BRIC ETFs Hot, Developed Markets Not | ETF Trends

Internationally focused investors are avoiding developed markets such as the United States and Europe have set their sights on emerging market exchange traded funds (ETFs).

BRIC ETFs are some of the most popular products designed to track emerging nations, and the acronym stands for Brazil, Russia, India and China. In a BRIC ETF, these countries are all represented to a degree. Don Dion for The Street reports that economic conditions here may mean that emerging market ETFs will be in favor with investors for awhile. [Global ETFs: Where Investors Take Refuge.]

Some of the newer BRIC players include First Trust BICK Index (NASDAQ: BICK) which launched earlier this year, and the First Trust ISE Chindia Index Fund (NYSEArca: FNI), which has managed to outperform their traditional BRIC-focused competitors. The new additions to the old investment theme suggests the interest and popularity that these economies possess.

Nokia is one company that knows the power of the BRIC economies. The world’s top cellphone maker says the four countries are going to be key in its business growth, thanks to domestic demand, according to Reuters. [ETF Strategies for Emerging and Frontier Markets.]

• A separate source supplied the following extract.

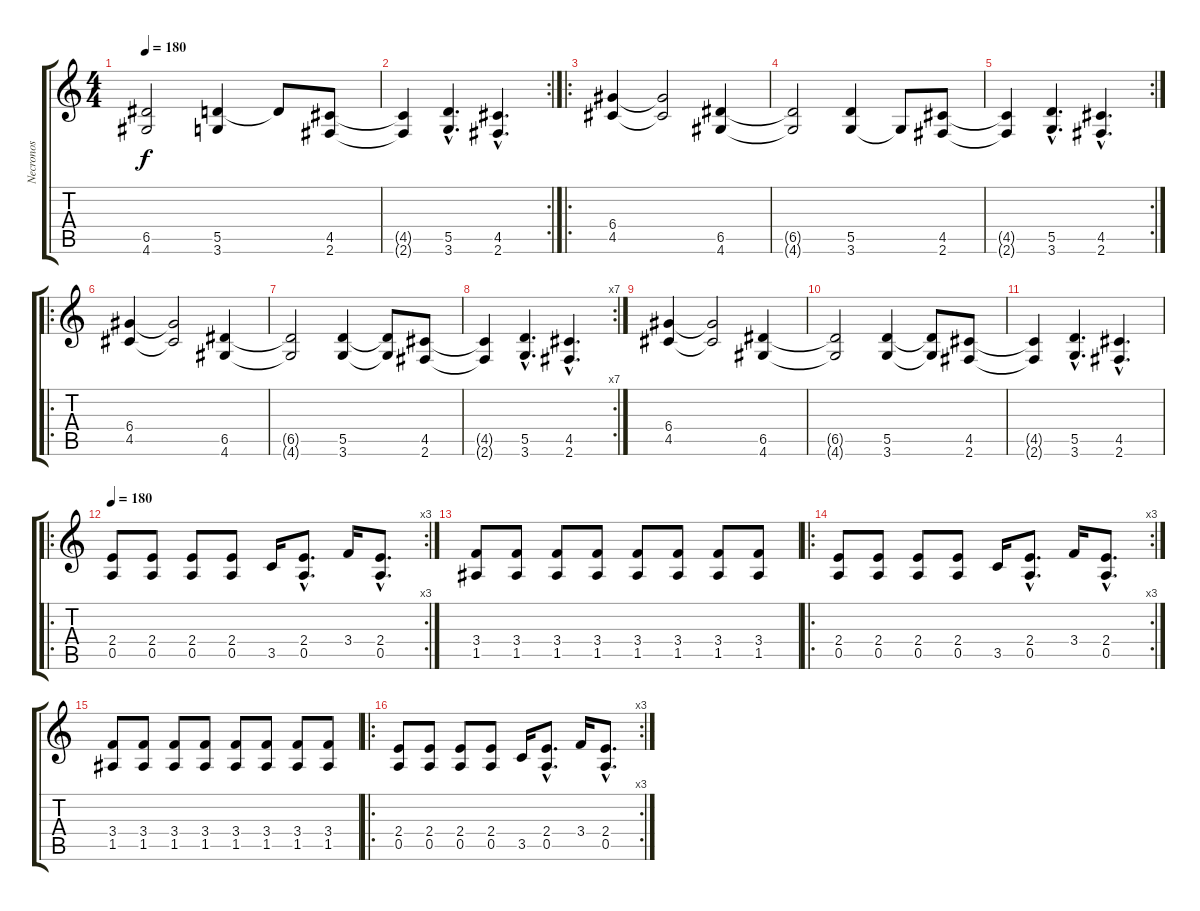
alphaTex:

Some of the other BRIC plays include:

  • iShares MSCI BRIC Index (NYSEArca: BKF)
  • Claymore/BNY Mellon BRIC (NYSEArca: EEB)

Tisha Guerrero contributed to this article.

The opinions and forecasts expressed herein are solely those of Tom Lydon, and may not actually come to pass. Mr. Lydon serves as an independent trustee of certain mutual funds and ETFs that are managed by Guggenheim Investments; however, any opinions or forecasts expressed herein are solely those of Mr. Lydon and not those of Guggenheim Funds, Guggenheim Investments, Guggenheim Specialized Products, LLC or any of their affiliates. Information on this site should not be used or construed as an offer to sell, a solicitation of an offer to buy, or a recommendation for any product.